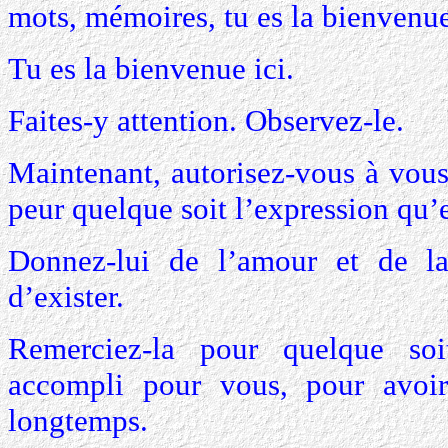
mots, mémoires, tu es la bienvenue 
Tu es la bienvenue ici.
Faites-y attention. Observez-le.
Maintenant, autorisez-vous à vous
peur quelque soit l’expression qu’e
Donnez-lui de l’amour et de la 
d’exister.
Remerciez-la pour quelque soi
accompli pour vous, pour avoi
longtemps.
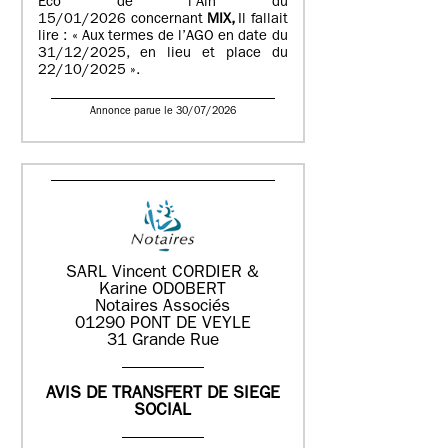
Eco de l’Ain du
15/01/2026 concernant
MIX,
Il fallait
lire : « Aux termes de l’AGO en date du
31/12/2025, en lieu et place du
22/10/2025 ».
Annonce parue le 30/07/2026
SARL Vincent CORDIER &
Karine ODOBERT
Notaires Associés
01290 PONT DE VEYLE
31 Grande Rue
AVIS DE TRANSFERT DE SIEGE
SOCIAL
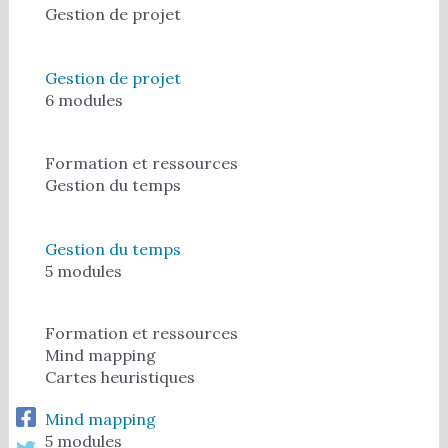
Gestion de projet
Gestion de projet
6 modules
Formation et ressources
Gestion du temps
Gestion du temps
5 modules
Formation et ressources
Mind mapping
Cartes heuristiques
Mind mapping
5 modules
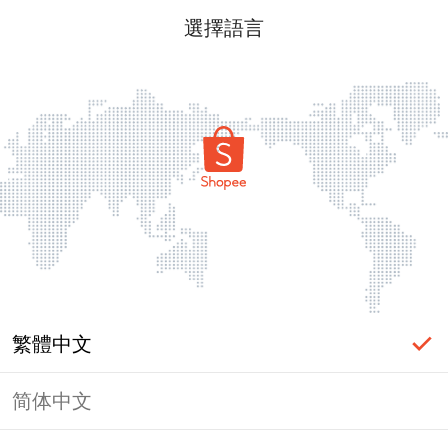
選擇語言
繁體中文
简体中文
頁面無法顯示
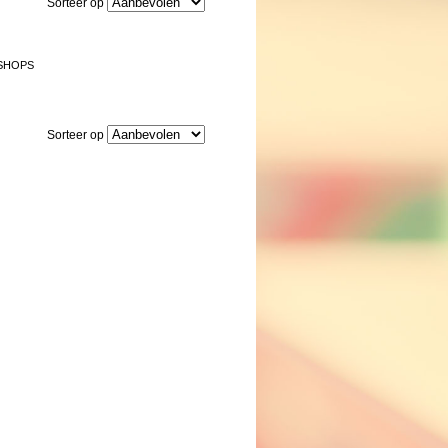
Sorteer op
SHOPS
Sorteer op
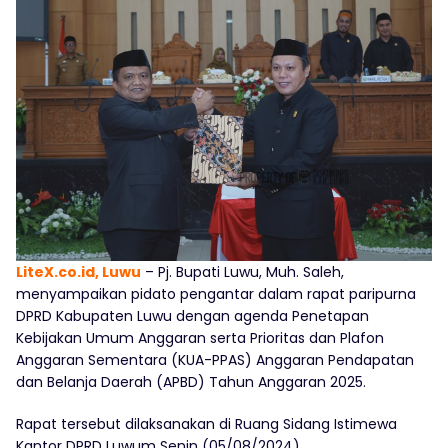
LiteX.co.id, Luwu
– Pj. Bupati Luwu, Muh. Saleh,
menyampaikan pidato pengantar dalam rapat paripurna
DPRD Kabupaten Luwu dengan agenda Penetapan
Kebijakan Umum Anggaran serta Prioritas dan Plafon
Anggaran Sementara (KUA-PPAS) Anggaran Pendapatan
dan Belanja Daerah (APBD) Tahun Anggaran 2025.
Rapat tersebut dilaksanakan di Ruang Sidang Istimewa
Kantor DPRD Luwum Senin (05/08/2024).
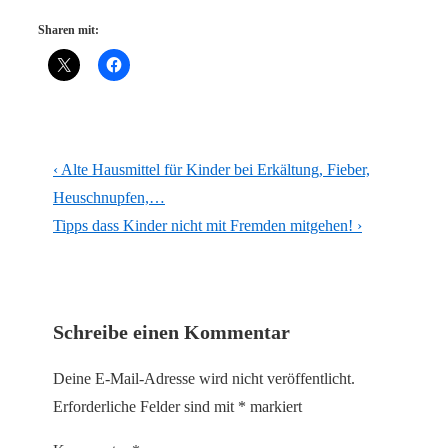
Sharen mit:
Beitragsnavigation
Vorheriger
‹ Alte Hausmittel für Kinder bei Erkältung, Fieber,
Beitrag
Heuschnupfen,…
ist
Nächster
Tipps dass Kinder nicht mit Fremden mitgehen! ›
Beitrag
ist
Schreibe einen Kommentar
Deine E-Mail-Adresse wird nicht veröffentlicht.
Erforderliche Felder sind mit
*
markiert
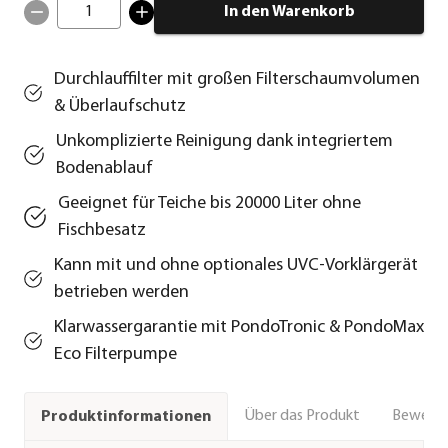
1
In den Warenkorb
Durchlauffilter mit großen Filterschaumvolumen
& Überlaufschutz
Unkomplizierte Reinigung dank integriertem
Bodenablauf
Geeignet für Teiche bis 20000 Liter ohne
Fischbesatz
Kann mit und ohne optionales UVC-Vorklärgerät
betrieben werden
Klarwassergarantie mit PondoTronic & PondoMax
Eco Filterpumpe
Über das Produkt
Bewert
Produktinformationen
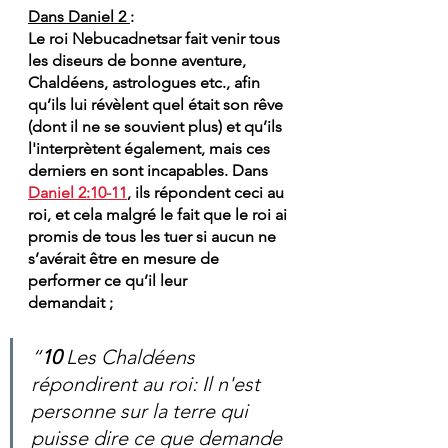
Dans Daniel 2 
:  
Le roi Nebucadnetsar fait venir tous 
les diseurs de bonne aventure, 
Chaldéens, astrologues etc., afin 
qu’ils lui révèlent quel était son rêve 
(dont il ne se souvient plus) et qu’ils 
l'interprètent également, mais ces 
derniers en sont incapables. Dans 
Daniel 2:10-11
, ils répondent ceci au 
roi, et cela malgré le fait que le roi ai 
promis de tous les tuer si aucun ne 
s’avérait être en mesure de 
performer ce qu’il leur 
demandait ;
“
10 
Les Chaldéens 
répondirent au roi: Il n'est 
personne sur la terre qui 
puisse dire ce que demande 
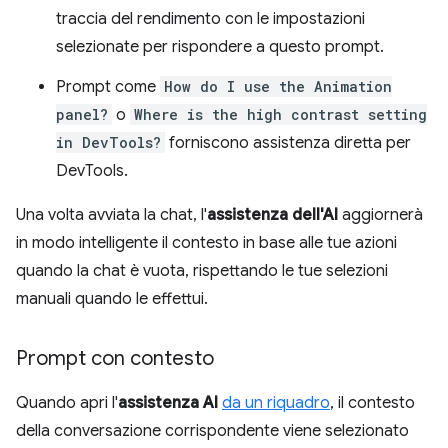
traccia del rendimento con le impostazioni
selezionate per rispondere a questo prompt.
Prompt come
How do I use the Animation
panel?
o
Where is the high contrast setting
in DevTools?
forniscono assistenza diretta per
DevTools.
Una volta avviata la chat, l'
assistenza dell'AI
aggiornerà
in modo intelligente il contesto in base alle tue azioni
quando la chat è vuota, rispettando le tue selezioni
manuali quando le effettui.
Prompt con contesto
Quando apri l'
assistenza AI
da un riquadro
, il contesto
della conversazione corrispondente viene selezionato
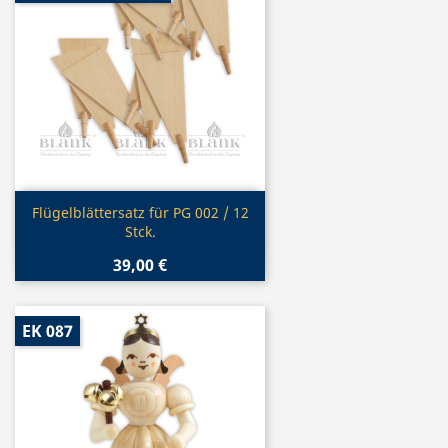
Vorschau

Flügelblättersatz für PG 002 / 12
Stck.
39,00 €
EK 087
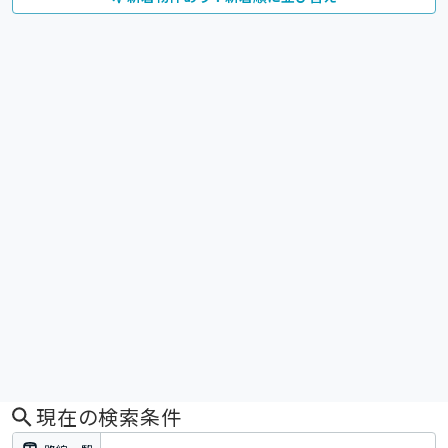
現在の検索条件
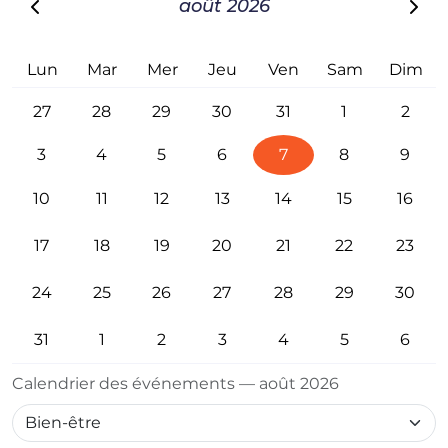
août 2026
Lun
Mar
Mer
Jeu
Ven
Sam
Dim
27
28
29
30
31
1
2
3
4
5
6
7
8
9
10
11
12
13
14
15
16
17
18
19
20
21
22
23
24
25
26
27
28
29
30
31
1
2
3
4
5
6
Calendrier des événements — août 2026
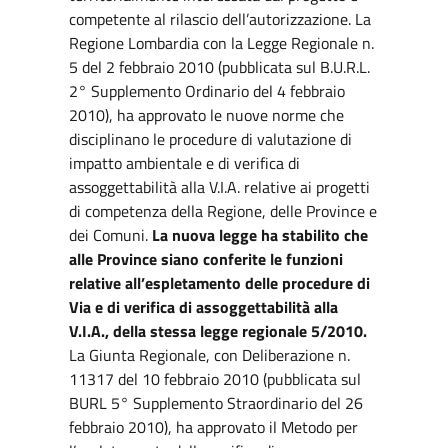
competente al rilascio dell’autorizzazione. La
Regione Lombardia con la Legge Regionale n.
5 del 2 febbraio 2010 (pubblicata sul B.U.R.L.
2° Supplemento Ordinario del 4 febbraio
2010), ha approvato le nuove norme che
disciplinano le procedure di valutazione di
impatto ambientale e di verifica di
assoggettabilità alla V.I.A. relative ai progetti
di competenza della Regione, delle Province e
dei Comuni.
La nuova legge ha stabilito che
alle Province siano conferite le funzioni
relative all’espletamento delle procedure di
Via e di verifica di assoggettabilità alla
V.I.A., della stessa legge regionale 5/2010.
La Giunta Regionale, con Deliberazione n.
11317 del 10 febbraio 2010 (pubblicata sul
BURL 5° Supplemento Straordinario del 26
febbraio 2010), ha approvato il Metodo per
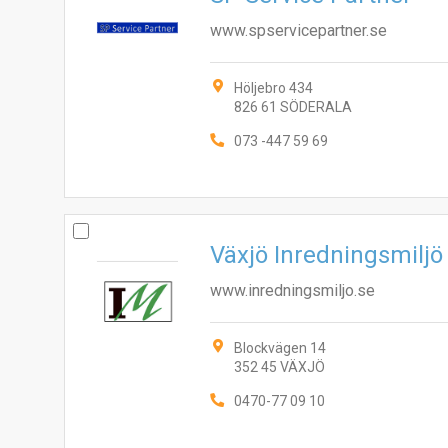
www.spservicepartner.se
Höljebro 434
826 61 SÖDERALA
073 -447 59 69
Växjö Inredningsmiljö
www.inredningsmiljo.se
Blockvägen 14
352 45 VÄXJÖ
0470-77 09 10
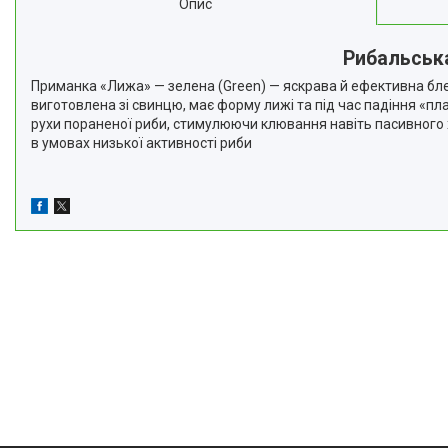
Опис
Рибальська
Приманка «Лижа» — зелена (Green) — яскрава й ефективна блеш
виготовлена зі свинцю, має форму лижі та під час падіння «пл
рухи пораненої риби, стимулюючи клювання навіть пасивного х
в умовах низької активності риби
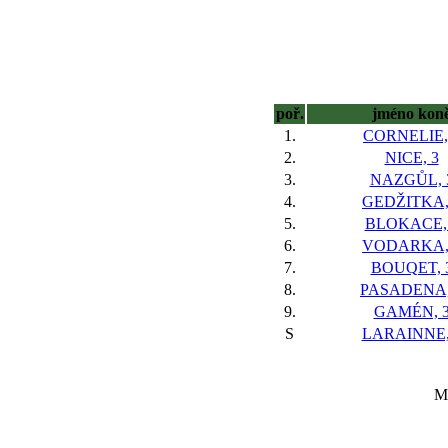
poř.
jméno kon
1.
CORNELIE,
2.
NICE, 3
3.
NAZGŮL, 
4.
GEDŽITKA,
5.
BLOKACE,
6.
VODARKA,
7.
BOUQET, 
8.
PASADENA,
9.
GAMÉN, 
S
LARAINNE,
Ma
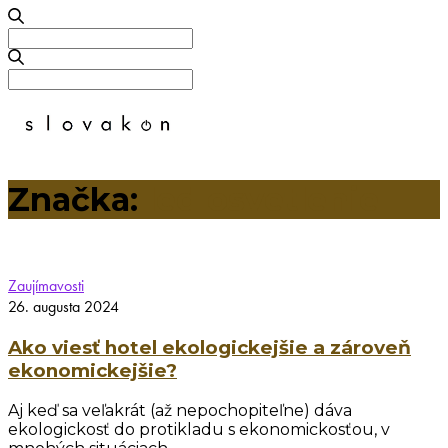
Search
for:
Search
for:
Značka:
led osvetlenie
Zaujímavosti
26. augusta 2024
Ako viesť hotel ekologickejšie a zároveň
ekonomickejšie?
Aj keď sa veľakrát (až nepochopiteľne) dáva
ekologickosť do protikladu s ekonomickosťou, v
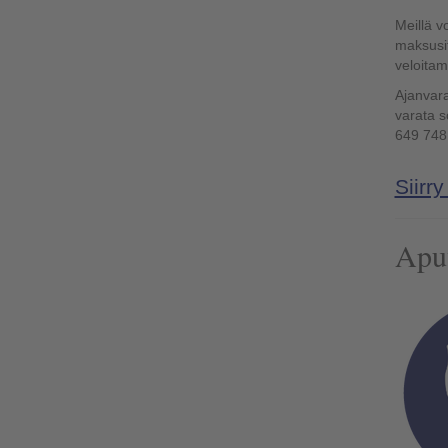
Meillä v
maksusi
veloita
Ajanvara
varata s
649 748
Siirr
Apuv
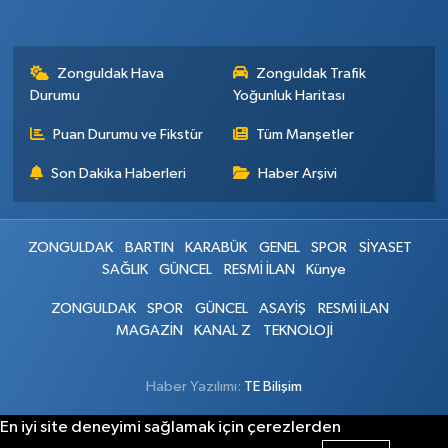
Zonguldak Hava
Zonguldak Trafik
Durumu
Yoğunluk Haritası
Puan Durumu ve Fikstür
Tüm Manşetler
Son Dakika Haberleri
Haber Arşivi
ZONGULDAK
BARTIN
KARABÜK
GENEL
SPOR
SİYASET
SAĞLIK
GÜNCEL
RESMİ İLAN
Künye
ZONGULDAK
SPOR
GÜNCEL
ASAYİŞ
RESMİ İLAN
MAGAZİN
KANAL Z
TEKNOLOJİ
Haber Yazılımı:
TE Bilişim
En iyi site deneyimi sağlamak için çerezlerden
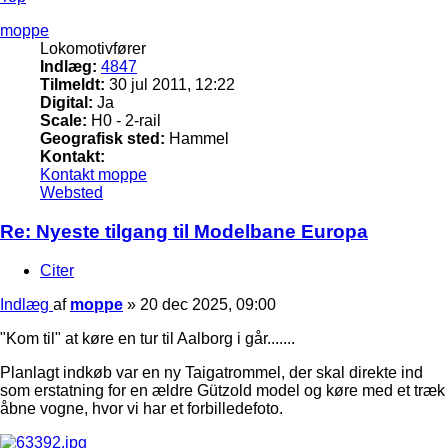
moppe
Lokomotivfører
Indlæg:
4847
Tilmeldt:
30 jul 2011, 12:22
Digital:
Ja
Scale:
H0 - 2-rail
Geografisk sted:
Hammel
Kontakt:
Kontakt moppe
Websted
Re: Nyeste tilgang til Modelbane Europa
Citer
Indlæg
af
moppe
»
20 dec 2025, 09:00
"Kom til" at køre en tur til Aalborg i går.......
Planlagt indkøb var en ny Taigatrommel, der skal direkte ind
som erstatning for en ældre Gützold model og køre med et træk
åbne vogne, hvor vi har et forbilledefoto.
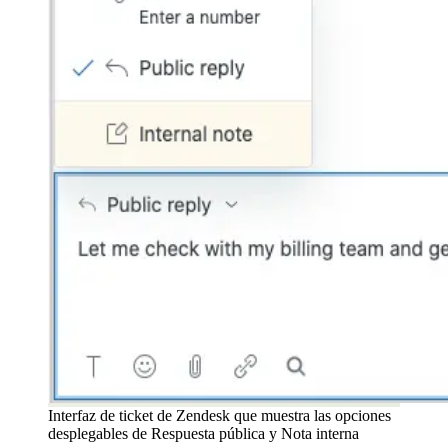
Interfaz de ticket de Zendesk que muestra las opciones
desplegables de Respuesta pública y Nota interna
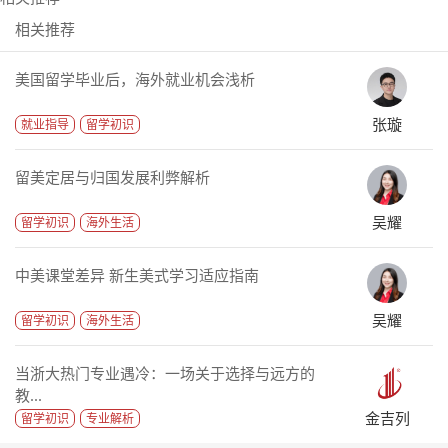
相关推荐
美国留学毕业后，海外就业机会浅析
张璇
就业指导
留学初识
留美定居与归国发展利弊解析
吴耀
留学初识
海外生活
中美课堂差异 新生美式学习适应指南
吴耀
留学初识
海外生活
当浙大热门专业遇冷：一场关于选择与远方的
教...
金吉列
留学初识
专业解析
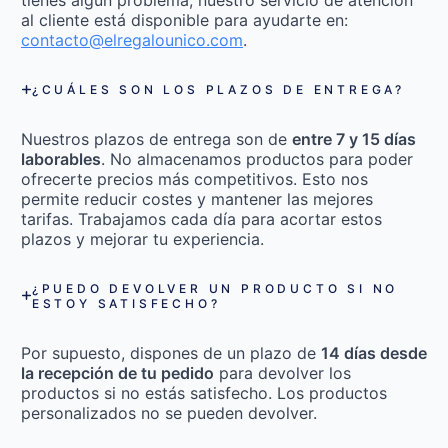
al cliente está disponible para ayudarte en:
contacto@elregalounico.com
.
¿CUÁLES SON LOS PLAZOS DE ENTREGA?
Nuestros plazos de entrega son de
entre 7 y 15 días
laborables
. No almacenamos productos para poder
ofrecerte precios más competitivos. Esto nos
permite reducir costes y mantener las mejores
tarifas. Trabajamos cada día para acortar estos
plazos y mejorar tu experiencia.
¿PUEDO DEVOLVER UN PRODUCTO SI NO
ESTOY SATISFECHO?
Por supuesto, dispones de un plazo de
14 días desde
la recepción de tu pedido
para devolver los
productos si no estás satisfecho. Los productos
personalizados no se pueden devolver.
· · · · ·
- **ACTIVITY**
Tally how many lines of the records hold the word "pubblicata". Answer with the number only.

- **TASK RESPONSE**
2